Por Aurelio Contreras Moreno
Los sucesos violentos del pasado viernes son un reflejo nítido del momento por el que pasa el país y pudiesen constituir un parteaguas de proporciones no estimadas aún.
En el poblado de Texcaltitlán, en el Estado de México, transcurría una escena que es familiar en muchas otras localidades de todo el país: un grupo criminal que se presentaba a cobrar “derecho de piso” a los productores agrícolas del lugar. Esto es, el pago forzoso a los delincuentes de un porcentaje de las ganancias generadas por su trabajo.
Sin embargo, de acuerdo con lo que se sabe, cuando los sicarios anunciaron que el porcentaje se iba a incrementar la situación se les salió de control, pues los pobladores se les fueron encima a balazos y machetazos. El saldo final fue de 14 personas muertas, 11 de las cuales pertenecían al bando de los delincuentes mientras que tres eran vecinos del lugar.
La decisión de los pobladores de jugarse la vida –y algunos, perderla- para ponerle un alto a las extorsiones y amenazas es una prueba dolorosa y al mismo tiempo contundente de la ausencia del Estado, de la orfandad de los ciudadanos y, especialmente, de la necesidad de defenderse por su cuenta, ante la inmovilidad o abierta complicidad de las autoridades.
Cinco años después de haber asumido el poder, seguir echando la culpa a los gobiernos anteriores del desastre en materia de seguridad es absolutamente ridículo y solo demuestra la completa incapacidad del régimen obradorista para hacer frente al principal problema del país.
La “estrategia” –si es que se le pudiese nombrar de esa manera- del obradorato de tolerancia a los criminales resulta todavía más criminal. No hay abrazos y sí un chingo de balazos, lo que se ha traducido en que es éste el sexenio más violento de la historia de México sin que medie un conflicto armado declarado. Aunque la realidad es que el país vive en estado de guerra desde hace por los menos dos sexenios.
La connivencia de autoridades de todos los niveles con grupos delincuenciales es demencial. Por demás resulta recordar que prometieron que todo iba a cambiar si ganaban. Alrededor de 170 mil muertos por la violencia en cinco años son elocuentes para sostener que el gobierno de Andrés Manuel López Obrador fracasó estrepitosamente y empeoró una situación de por sí extrema.

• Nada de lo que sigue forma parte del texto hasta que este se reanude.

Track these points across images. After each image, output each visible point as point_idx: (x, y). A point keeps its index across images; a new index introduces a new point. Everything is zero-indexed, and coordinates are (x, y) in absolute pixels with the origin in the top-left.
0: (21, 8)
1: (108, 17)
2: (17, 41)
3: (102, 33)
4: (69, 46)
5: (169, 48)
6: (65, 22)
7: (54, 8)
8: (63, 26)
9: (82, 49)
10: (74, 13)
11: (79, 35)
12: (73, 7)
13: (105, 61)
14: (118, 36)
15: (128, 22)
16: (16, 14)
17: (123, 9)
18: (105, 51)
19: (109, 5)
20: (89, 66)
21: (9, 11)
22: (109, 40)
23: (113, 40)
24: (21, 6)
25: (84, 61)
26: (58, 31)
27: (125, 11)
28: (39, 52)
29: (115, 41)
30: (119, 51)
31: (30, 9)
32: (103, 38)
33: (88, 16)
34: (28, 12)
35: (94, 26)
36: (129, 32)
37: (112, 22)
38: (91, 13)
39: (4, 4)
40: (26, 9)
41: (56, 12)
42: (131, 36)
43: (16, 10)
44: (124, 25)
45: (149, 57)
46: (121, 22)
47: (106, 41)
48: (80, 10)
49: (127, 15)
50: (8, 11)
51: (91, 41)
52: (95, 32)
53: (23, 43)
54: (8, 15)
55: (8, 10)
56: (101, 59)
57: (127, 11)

Y ahora, lo que parece venir es una especie de “sálvese quien pueda”, con la población haciendo justicia por propia mano, ya que el Estado mexicano está ocupado siendo “considerado” con los familiares de los delincuentes y prácticamente haciéndoles “esquelas”, como el grotesco texto publicado por el presidente del Sistema de Radiodifusión Mexicano, el ex periodista Jenaro Villamil, para referir –como si fuese realmente noticiosa- la muerte de la madre de Joaquín “El Chapo” Guzmán, uno de los narcotraficantes más sanguinarios que hayan existido, a quien describió como una “mujer sencilla” que “siempre negó públicamente que fuera el jefe del cártel más poderoso del narcotráfico en México”. Solo le faltó desear pronta resignación a sus deudos… de lo cual se encargó el propio López Obrador, quien días antes criminalizó a unos jóvenes asesinados en Guanajuato, relacionándolos sin prueba alguna con “asuntos de drogas”.

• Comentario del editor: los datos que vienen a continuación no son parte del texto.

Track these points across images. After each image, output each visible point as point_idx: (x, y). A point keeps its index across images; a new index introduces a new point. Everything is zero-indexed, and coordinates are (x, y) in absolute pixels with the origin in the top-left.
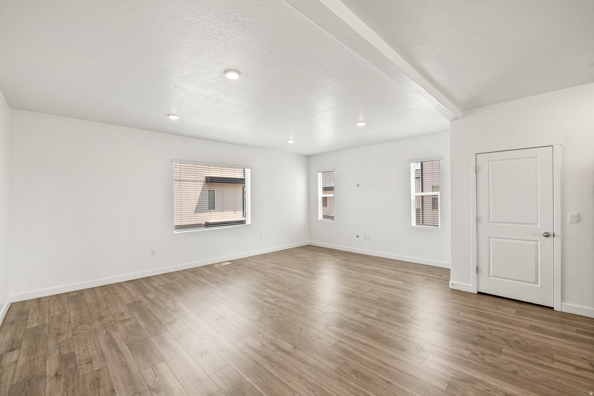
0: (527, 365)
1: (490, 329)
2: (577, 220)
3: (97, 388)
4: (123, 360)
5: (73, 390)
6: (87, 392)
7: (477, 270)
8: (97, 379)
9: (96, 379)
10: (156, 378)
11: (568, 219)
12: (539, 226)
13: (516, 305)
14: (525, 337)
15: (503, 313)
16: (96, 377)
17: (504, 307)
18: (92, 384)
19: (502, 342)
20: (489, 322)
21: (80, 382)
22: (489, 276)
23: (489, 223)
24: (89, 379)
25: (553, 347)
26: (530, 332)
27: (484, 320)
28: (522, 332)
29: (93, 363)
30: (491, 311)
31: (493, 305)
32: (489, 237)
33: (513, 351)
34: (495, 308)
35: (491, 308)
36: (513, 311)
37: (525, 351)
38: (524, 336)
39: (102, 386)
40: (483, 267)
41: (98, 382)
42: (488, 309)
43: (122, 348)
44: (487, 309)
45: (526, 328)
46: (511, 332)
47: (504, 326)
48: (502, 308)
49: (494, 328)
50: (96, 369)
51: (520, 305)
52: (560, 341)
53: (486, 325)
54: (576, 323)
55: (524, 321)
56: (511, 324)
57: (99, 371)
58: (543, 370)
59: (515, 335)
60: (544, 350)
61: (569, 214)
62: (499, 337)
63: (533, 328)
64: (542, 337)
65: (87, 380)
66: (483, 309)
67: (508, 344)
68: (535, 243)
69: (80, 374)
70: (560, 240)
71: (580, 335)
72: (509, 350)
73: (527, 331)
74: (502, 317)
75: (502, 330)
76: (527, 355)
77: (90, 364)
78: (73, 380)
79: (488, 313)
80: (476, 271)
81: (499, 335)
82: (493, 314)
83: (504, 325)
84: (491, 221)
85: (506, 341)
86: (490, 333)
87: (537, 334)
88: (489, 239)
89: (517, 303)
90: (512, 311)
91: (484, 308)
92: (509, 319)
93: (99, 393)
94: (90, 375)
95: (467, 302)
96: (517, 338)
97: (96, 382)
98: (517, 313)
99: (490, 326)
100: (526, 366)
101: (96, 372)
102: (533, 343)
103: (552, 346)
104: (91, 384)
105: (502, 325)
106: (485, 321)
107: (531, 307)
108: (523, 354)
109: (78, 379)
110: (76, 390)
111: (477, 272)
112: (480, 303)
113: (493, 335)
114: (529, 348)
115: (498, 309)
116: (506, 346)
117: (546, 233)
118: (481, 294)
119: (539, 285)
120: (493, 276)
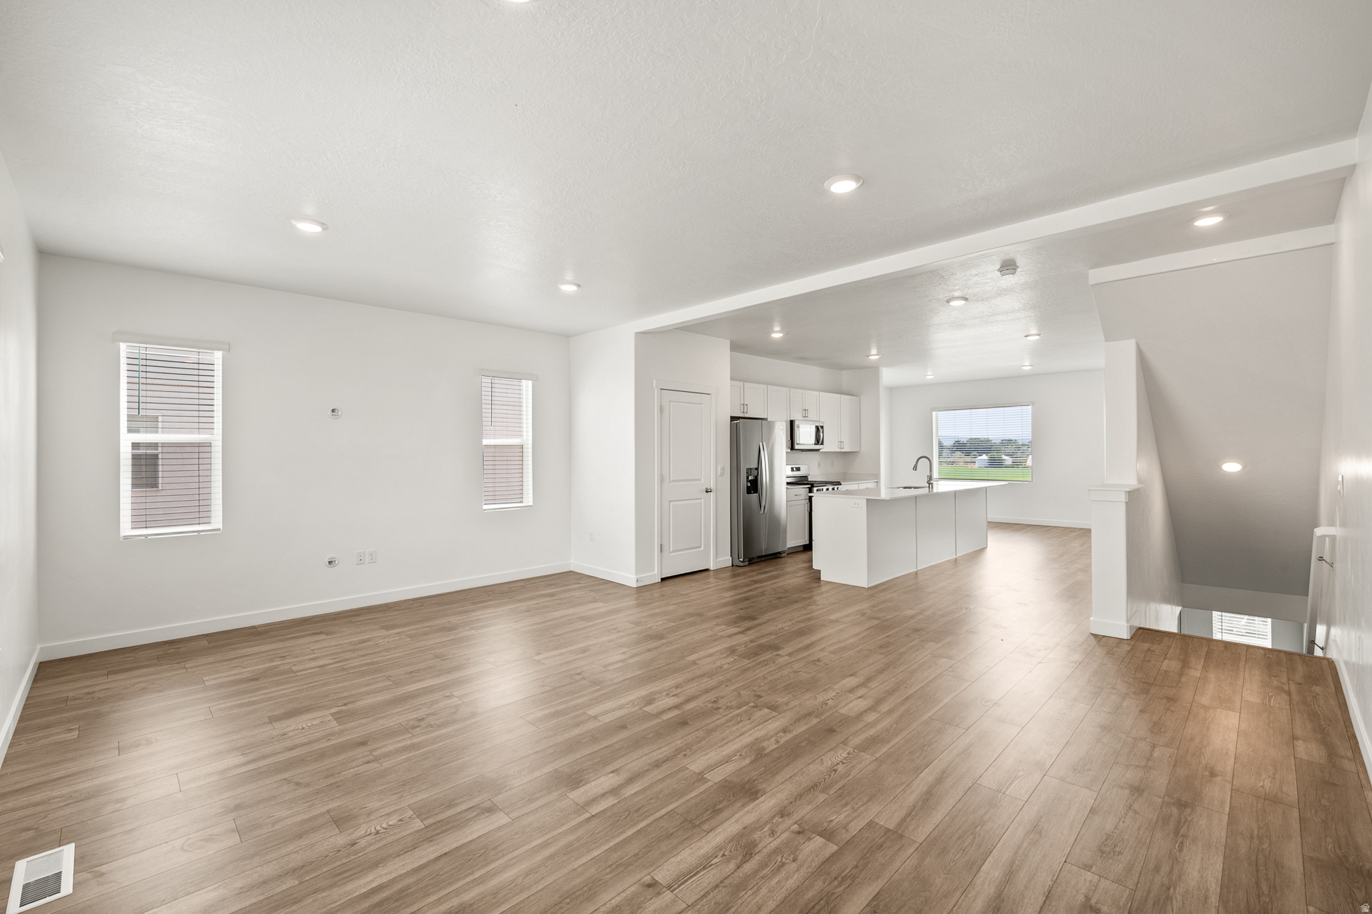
2: (723, 472)
3: (1113, 836)
4: (1025, 845)
5: (1157, 869)
6: (1134, 845)
8: (1103, 852)
9: (1105, 855)
10: (1019, 777)
11: (719, 472)
12: (701, 481)
16: (1101, 856)
18: (1117, 850)
21: (1137, 875)
22: (670, 551)
23: (670, 483)
24: (1118, 865)
29: (1086, 896)
32: (670, 502)
39: (1104, 832)
40: (665, 542)
41: (1105, 845)
43: (996, 874)
50: (1089, 876)
57: (1088, 867)
61: (719, 468)
65: (1122, 869)
68: (700, 501)
69: (1127, 892)
70: (714, 494)
77: (1093, 901)
78: (1149, 892)
80: (660, 549)
84: (672, 479)
93: (1116, 827)
94: (1110, 872)
97: (1108, 849)
101: (1094, 868)
104: (1120, 853)
109: (1139, 885)
110: (1151, 866)
111: (661, 552)
112: (670, 595)
117: (707, 489)
118: (663, 579)
119: (702, 548)
120: (673, 552)
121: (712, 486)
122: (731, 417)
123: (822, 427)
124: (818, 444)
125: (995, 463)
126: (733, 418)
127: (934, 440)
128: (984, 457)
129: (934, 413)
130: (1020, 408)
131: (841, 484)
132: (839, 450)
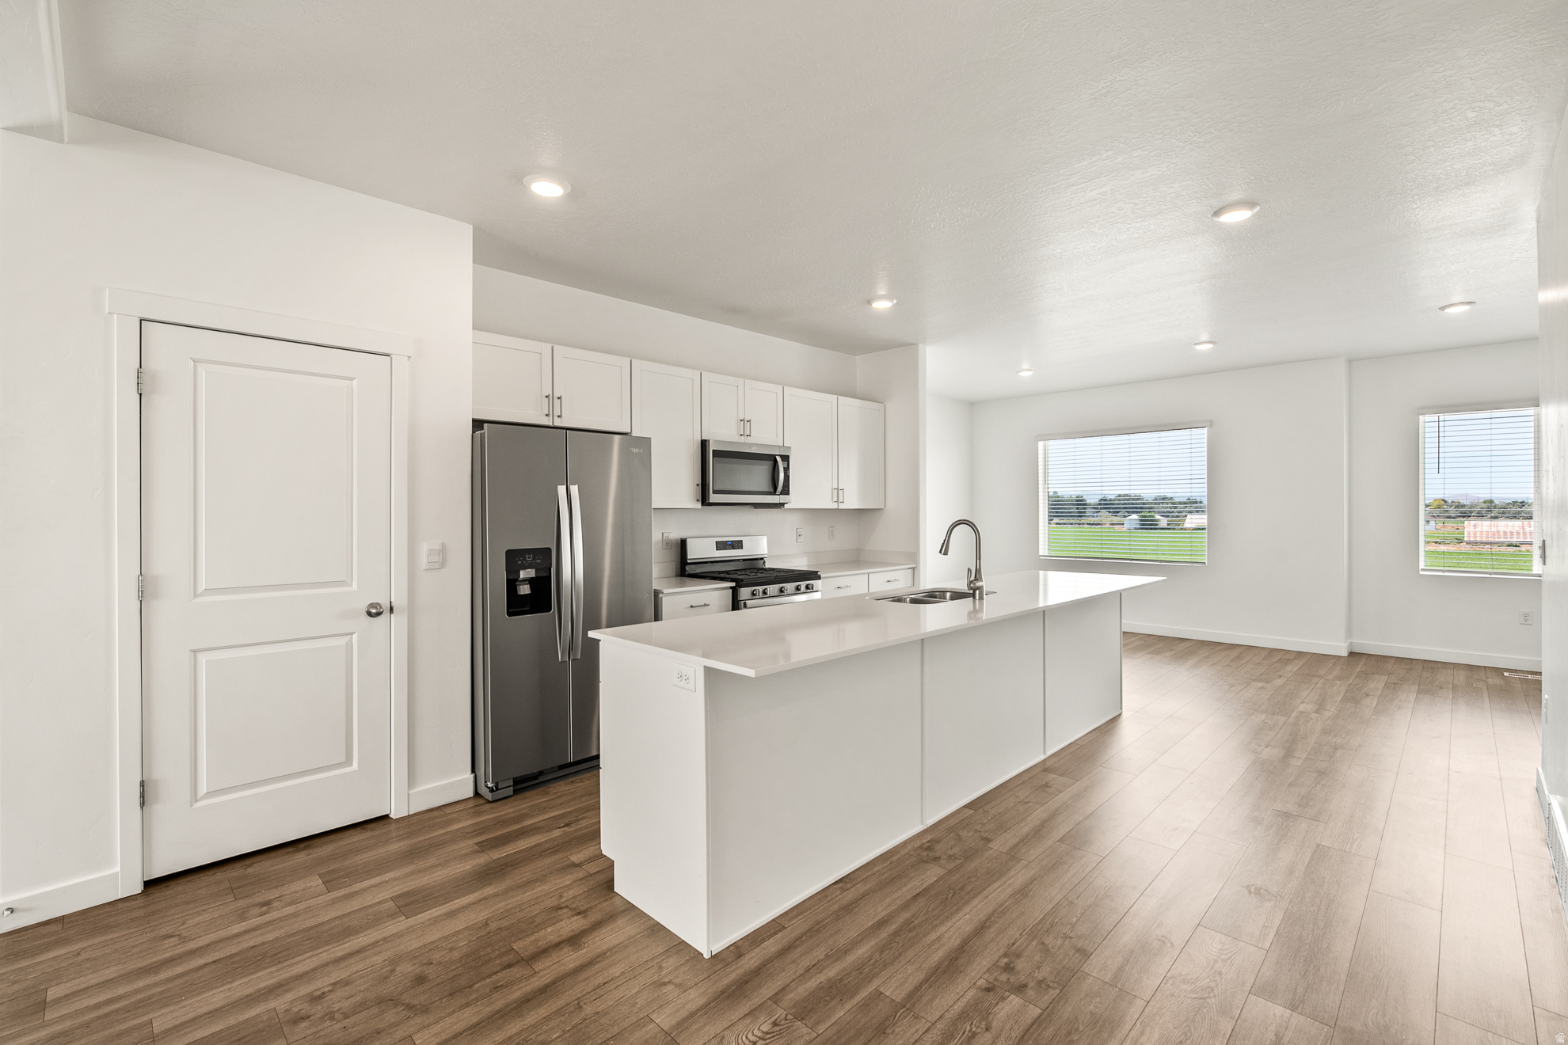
0: (509, 1033)
1: (316, 999)
2: (441, 561)
7: (145, 795)
11: (423, 561)
12: (355, 586)
13: (301, 857)
14: (420, 948)
15: (291, 909)
17: (276, 887)
19: (391, 1016)
20: (285, 975)
22: (195, 798)
23: (195, 596)
25: (493, 926)
26: (413, 921)
27: (264, 978)
28: (398, 935)
30: (254, 930)
31: (242, 903)
32: (195, 652)
33: (442, 1018)
34: (256, 910)
35: (242, 916)
36: (312, 884)
37: (460, 990)
38: (415, 946)
40: (169, 773)
42: (237, 928)
44: (234, 932)
45: (392, 916)
46: (378, 960)
47: (339, 954)
48: (275, 894)
49: (322, 983)
51: (310, 851)
52: (486, 898)
53: (289, 996)
54: (459, 829)
55: (369, 899)
56: (348, 932)
58: (542, 1012)
59: (394, 962)
60: (489, 950)
61: (424, 549)
62: (363, 1006)
63: (409, 903)
64: (451, 915)
66: (220, 941)
67: (409, 1007)
68: (342, 641)
70: (404, 619)
71: (496, 855)
72: (429, 1025)
73: (401, 924)
74: (303, 927)
75: (348, 973)
76: (477, 1000)
79: (252, 943)
80: (137, 800)
81: (358, 998)
82: (270, 937)
83: (339, 950)
84: (203, 585)
85: (391, 1001)
86: (331, 1016)
87: (434, 915)
88: (195, 656)
89: (294, 852)
90: (311, 887)
91: (222, 934)
92: (326, 919)
95: (134, 950)
96: (407, 968)
98: (330, 882)
99: (304, 990)
100: (510, 1037)
102: (451, 950)
103: (487, 924)
105: (333, 956)
106: (270, 982)
107: (341, 843)
108: (467, 1005)
111: (143, 804)
112: (190, 922)
113: (346, 1016)
114: (460, 975)
115: (267, 903)
116: (412, 1022)
117: (372, 605)
118: (149, 884)
119: (355, 766)
120: (209, 794)
121: (399, 599)
122: (474, 421)
123: (786, 458)
124: (774, 493)
125: (1148, 524)
126: (478, 424)
127: (1041, 494)
128: (1135, 516)
129: (1041, 444)
130: (1187, 432)
131: (819, 578)
132: (835, 506)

Lo que vendrá en 2024 será una agudización de la crisis de inseguridad y violencia ante las elecciones federales y estatales y el fin del sexenio, con un régimen que declinará de su obligación de gobernar, pues estará volcado en la elección de Estado con la que pretende perpetuarse en el poder. Y una población que seguirá tomando la justicia en sus manos para defender su patrimonio y su vida, pues no hay gobierno que le proteja.
Más allá de lo que pase electoralmente el año entrante y contrario a sus delirios megalomaniacos, el principal legado del sexenio de Andrés Manuel Obrador serán la sangre y muerte en la que terminó de hundir al país. Junto con una estela de corrupción como pocas.
Esa será su inscripción en los anales de la historia. Algo así como la de Felipe Calderón.